Like Vukile Tshwete, Imiqhayi’s continued existence represents a contravention of most of the "norms and standards" regulations. But unlike Vukile Tshwete, no-one has formally communicated with the school or members of its SGB. Essentially, the school and its 182 pupils have been abandoned. Bakana fears the department might have tagged it for closure. But not even that plan, if it exists, has been communicated to the school.

In April 2018, Waco International subsidiary Abacus Space, which builds modular units, relieved some of the pressure when it donated two new classrooms to the school. Bakana and the pupils were thrilled that not everybody had abandoned them, but the principal says more classrooms are needed so the school can create additional streams and attract more pupils.

In 2004 then president Thabo Mbeki promised that pupils would no longer have to endure dangerous conditions at their schools. At the time there were 572 schools in the Eastern Cape that had been built with illegal materials. According to EE’s report, at the beginning of 2018 the province was still home to 471 of the 600 SA schools built with these materials. The situation persists, says EE, despite the government’s comprehensive commitments, the creation of complex systems and budget allocations.

An earlier EE report on the chronic inability to resolve the problems in the Eastern Cape attributes the situation to a complex combination of human resource deficits, political contestation and poor accountability. Essentially, it is a microcosm of all that is holding the entire country back, including the history of deliberate underdevelopment during apartheid.

Good intentions are laid waste by the complex overlay of two national departments — basic education and public works, which owns the school land — and their provincial equivalents. It doesn’t help that the chronically challenged construction sector is also required to play a central role.
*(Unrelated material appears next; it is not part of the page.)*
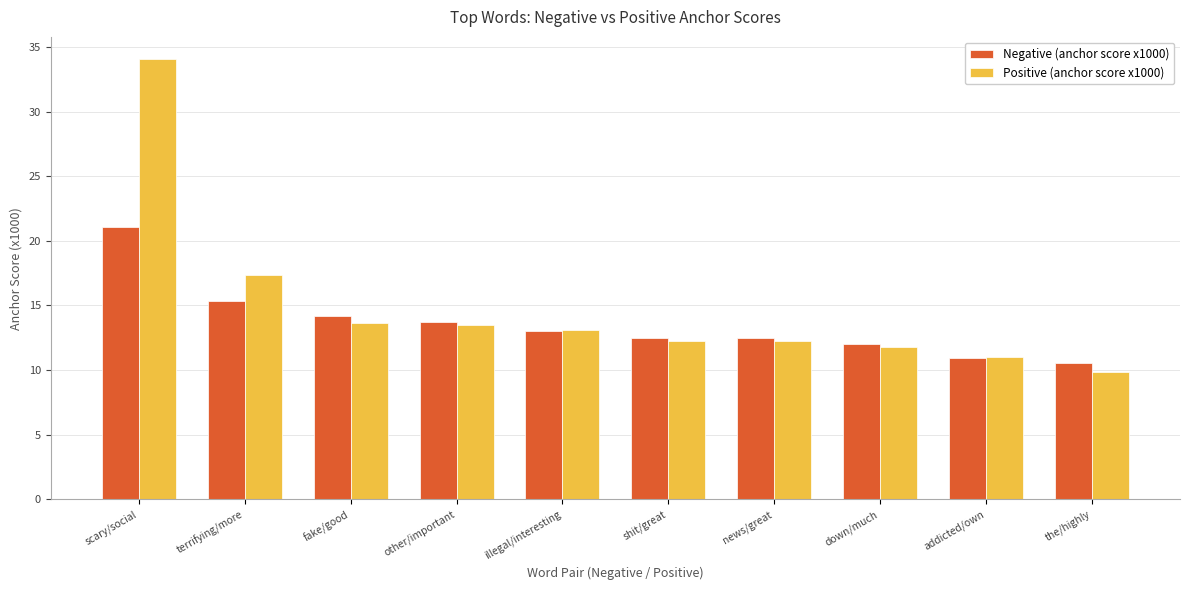

Is the value of Positive (anchor score x1000) at the/highly greater than the value of Negative (anchor score x1000) at the/highly?

No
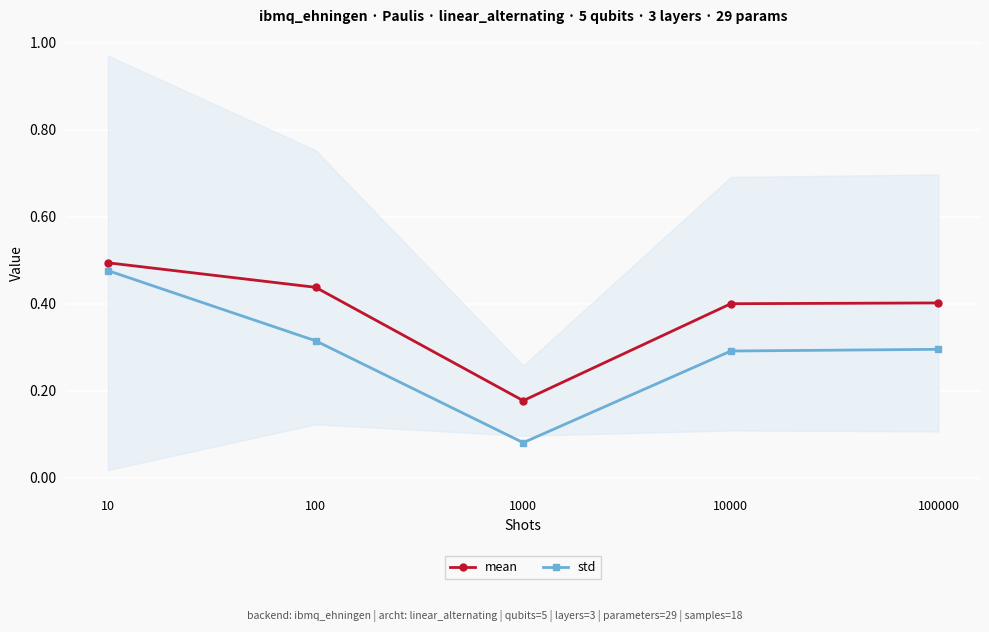

Reading left to right, what are all the values shown in this chart?

mean: 10=0.5	100=0.4	1000=0.2	10000=0.4	100000=0.4
std: 10=0.5	100=0.3	1000=0.1	10000=0.3	100000=0.3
EE’s latest report contains details and flow charts of just what, and who, is involved in a school-building project. It is mind-numbingly complex and provides some justification for the creation of the all-powerful "implementing agents".

These key players receive a hefty fee of between 4.5% and 10% of the cost of a school project to co-ordinate the process and fill any capacity gaps.

What it means

There is a chronic inability to resolve the problems with schools in the Eastern Cape

According to the National Treasury, their role includes the planning, management and roll-out of the design and delivery of school infrastructure; planning and management of procurement; liaising between the client, contractors, suppliers and consultants; and making necessary payments. Implementing agents are contractually bound, by their agreements with the state, to meet several key performance indicators.

Given their central role, it’s probably inevitable that EE regards these agents as key to the Eastern Cape failures. It is not alone. As far back as February 2013, members of parliament’s standing committee on appropriations questioned whether they were necessary.

More recently, Themba Kojana, head of the Eastern Cape education department, said: "If it were up to me, we wouldn’t have implementing agents. We would hire contractors directly."

As EE sees it, a lack of publicly available information has allowed ineptitude to thrive. Without information, civil society cannot compare the actual work of implementing agents against the key performance indicators. Detailed information of the progress of projects does exist in the grand-sounding "education facilities management system" database, but it is not publicly accessible.

EE says the information should be made available so those on the ground, particularly members of the affected SGBs, can track progress. This would also ensure communities are better informed. At present, even principals are kept in the dark.

Remarkably, given that it’s had 10 years of experience with the problem, EE is also optimistic about 2019’s prospects for Vukile Tshwete. Leanne Jansen-Thomas, head of communications at the NGO, says the organisation is encouraged by a number of recent developments, including Kojana’s recent endorsement of EE’s recommendations.

Inevitably, a new provincial minister as well as a president who is aware of the importance of education should also help.

So perhaps Ngcauzele is right to believe 2019 will be a year in which some promises will be kept.